Conjugated estrogens (CE) combined with the
selective estrogen receptor modulator (
SERM)
bazedoxifene (BZA) is a new option for alleviating menopausal symptoms and preventing
postmenopausal bone loss. The rationale for developing the tissue selective
estrogen complex (TSEC) CE/BZA was to combine CE's benefits with the
SERM's tissue-specific properties to offset estrogenic stimulation of endometrial and breast tissue. TSECs provide a
progestin-free alternative to traditional
estrogen-
progestin therapy (EPT) in women with a uterus. Preclinical studies supported
bazedoxifene as the
SERM of choice and demonstrated that CE/BZA provided an optimal balance of
estrogen receptor agonist/antagonist activity compared with other potential TSEC pairings. Initial clinical development of CE/BZA focused on determining the appropriate dose ratio that would demonstrate efficacy with minimal to no stimulation of the breast or endometrium. Clinical studies confirmed the efficacy of the selected doses for maintaining bone mass; relieving vasomotor symptoms, vulvar-vaginal
atrophy, and
dyspareunia; and improving sexual function in postmenopausal women.
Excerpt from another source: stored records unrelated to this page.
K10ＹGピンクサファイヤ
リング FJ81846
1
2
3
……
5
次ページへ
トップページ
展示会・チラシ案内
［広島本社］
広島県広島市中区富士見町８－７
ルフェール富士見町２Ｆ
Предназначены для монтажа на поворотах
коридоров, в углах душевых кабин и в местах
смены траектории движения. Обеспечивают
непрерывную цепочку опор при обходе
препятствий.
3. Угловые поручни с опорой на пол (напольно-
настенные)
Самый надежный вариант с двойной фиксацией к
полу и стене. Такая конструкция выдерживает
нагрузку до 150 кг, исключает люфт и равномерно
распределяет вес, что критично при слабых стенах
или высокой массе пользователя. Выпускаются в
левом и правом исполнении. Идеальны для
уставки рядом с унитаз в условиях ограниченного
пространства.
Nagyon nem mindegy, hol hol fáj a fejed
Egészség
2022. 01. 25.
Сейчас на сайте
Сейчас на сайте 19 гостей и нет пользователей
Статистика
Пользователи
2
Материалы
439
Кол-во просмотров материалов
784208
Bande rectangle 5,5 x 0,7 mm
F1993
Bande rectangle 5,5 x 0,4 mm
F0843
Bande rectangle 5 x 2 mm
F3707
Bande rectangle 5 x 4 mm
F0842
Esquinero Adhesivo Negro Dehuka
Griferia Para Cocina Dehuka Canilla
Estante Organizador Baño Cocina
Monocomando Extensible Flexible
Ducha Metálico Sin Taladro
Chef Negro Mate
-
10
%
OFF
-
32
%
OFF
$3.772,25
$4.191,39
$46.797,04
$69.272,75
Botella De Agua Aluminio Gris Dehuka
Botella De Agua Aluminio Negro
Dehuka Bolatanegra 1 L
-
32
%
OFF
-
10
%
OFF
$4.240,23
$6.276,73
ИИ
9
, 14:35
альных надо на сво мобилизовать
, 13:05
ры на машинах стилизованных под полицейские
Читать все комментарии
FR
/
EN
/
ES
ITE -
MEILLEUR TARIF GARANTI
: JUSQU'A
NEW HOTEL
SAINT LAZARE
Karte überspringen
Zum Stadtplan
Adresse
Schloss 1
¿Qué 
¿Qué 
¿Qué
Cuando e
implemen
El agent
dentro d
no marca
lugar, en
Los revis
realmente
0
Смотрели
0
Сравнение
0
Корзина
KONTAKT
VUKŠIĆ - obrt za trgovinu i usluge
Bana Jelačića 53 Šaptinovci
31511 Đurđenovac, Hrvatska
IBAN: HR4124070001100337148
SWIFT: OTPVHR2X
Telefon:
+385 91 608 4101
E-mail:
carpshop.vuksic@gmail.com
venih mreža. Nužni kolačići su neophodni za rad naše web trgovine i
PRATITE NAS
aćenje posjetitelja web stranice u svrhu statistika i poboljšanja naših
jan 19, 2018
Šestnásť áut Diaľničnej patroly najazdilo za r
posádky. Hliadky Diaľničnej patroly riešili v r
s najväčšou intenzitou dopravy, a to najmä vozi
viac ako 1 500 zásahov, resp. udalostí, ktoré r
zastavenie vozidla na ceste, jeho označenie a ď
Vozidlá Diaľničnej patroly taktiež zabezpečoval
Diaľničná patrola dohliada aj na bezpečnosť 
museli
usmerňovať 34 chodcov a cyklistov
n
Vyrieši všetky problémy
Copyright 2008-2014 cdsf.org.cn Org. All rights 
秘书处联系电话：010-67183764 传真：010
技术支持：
Reduction of
hot flashes also translated into improved menopause-specific quality of life and sleep. Unlike EPT, the FDA-approved dose of CE 0.45 mg/BZA 20mg does not cause a change in breast density or the endometrium, or increase
breast pain compared with placebo. In clinical trials up to 2 years, CE 0.45 mg/BZA 20 mg has a favorable tolerability profile and rates of
coronary heart disease,
venous thromboembolism, and
amenorrhea similar to placebo. Therefore, CE 0.45 mg/BZA 20 mg is an effective, well-tolerated alternative to EPT for menopausal symptom relief and
osteoporosis prevention for postmenopausal women with a uterus.